ResponderExcluirSeu texto me lembrou aquela frase conhecida do Bob Marley, sabe? "Vocês riem de mim por eu ser diferente, e eu rio de vocês por serem todos iguais".
Beijo
http://semquerermeintrometer.blogspot.com/
Acho que todo mundo vai se encaixar nem que seja um pouquinho com o seu texto... Faz parte da nossa vida, faz parte do que somos. Todos temos alguma coisa pra mostrar ao mundo e isso nos faz ser diferentes. Amei seu texto, beijos
ResponderExcluirhttp://primeirapessoa-dosingular.blogspot.com.br/
Essa cena me fez pensar o quanto você se pareceu comigo por uns instantes. Já vi tantas de mim, quando o mundo tá uma exaustão, quando todo mundo tem pressa e eu não, quando eu nem sei quem sou, ou porque sou. Mas digo-lhe, Ana, é vendo pessoas como você que eu me sinto bem em ser assim, parecido contigo - para dentro. Não liga pra quem tá fora não, eles são superficiais demais. Ah, e antes que eu esqueça o principal, que jeito tão lindo foi esse de contar essa história, hein? Tiro o chapéu pra ti. Extremamente bem feito e sentido. Beijos Ana querida, e a torcida do lado de cá é recíproca, e totalmente verdadeira.

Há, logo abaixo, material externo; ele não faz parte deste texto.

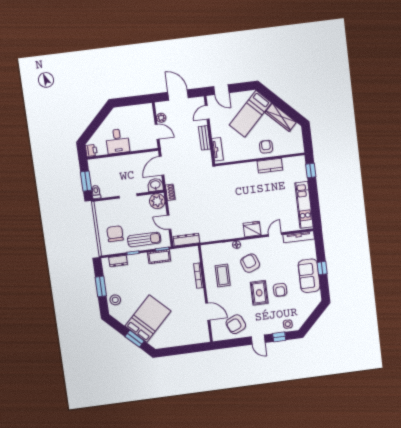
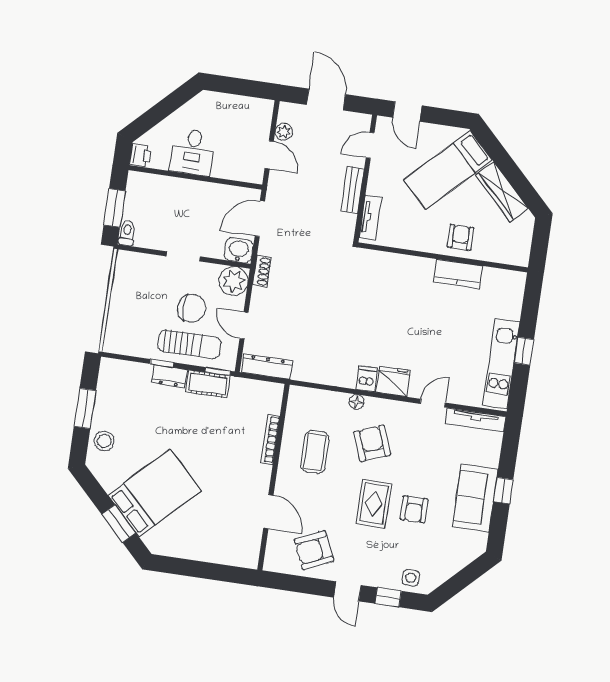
window: (311, 171) -> (524, 351), moved
dishwasher: (238, 232) -> (367, 379), added
chair: (115, 234) -> (192, 308), moved, turned 90
dresser: (118, 261) -> (169, 376), moved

ResponderExcluirBeijos, Bia.
Texto muito show!
ResponderExcluirPS. parabéns pelo seu blog.
Te convido a conhecer o meu,
http://carmasepalavras.blogspot.com/
;)
É como dizem por aí: só os loucos são felizes \o/
ResponderExcluirTambém entro em diálogos comigo mesma, geralmente antes de dormir.
Acho incrível quando saímos um pouco do comum e damos espaço á loucura, e lá encontramos uma imensa paz.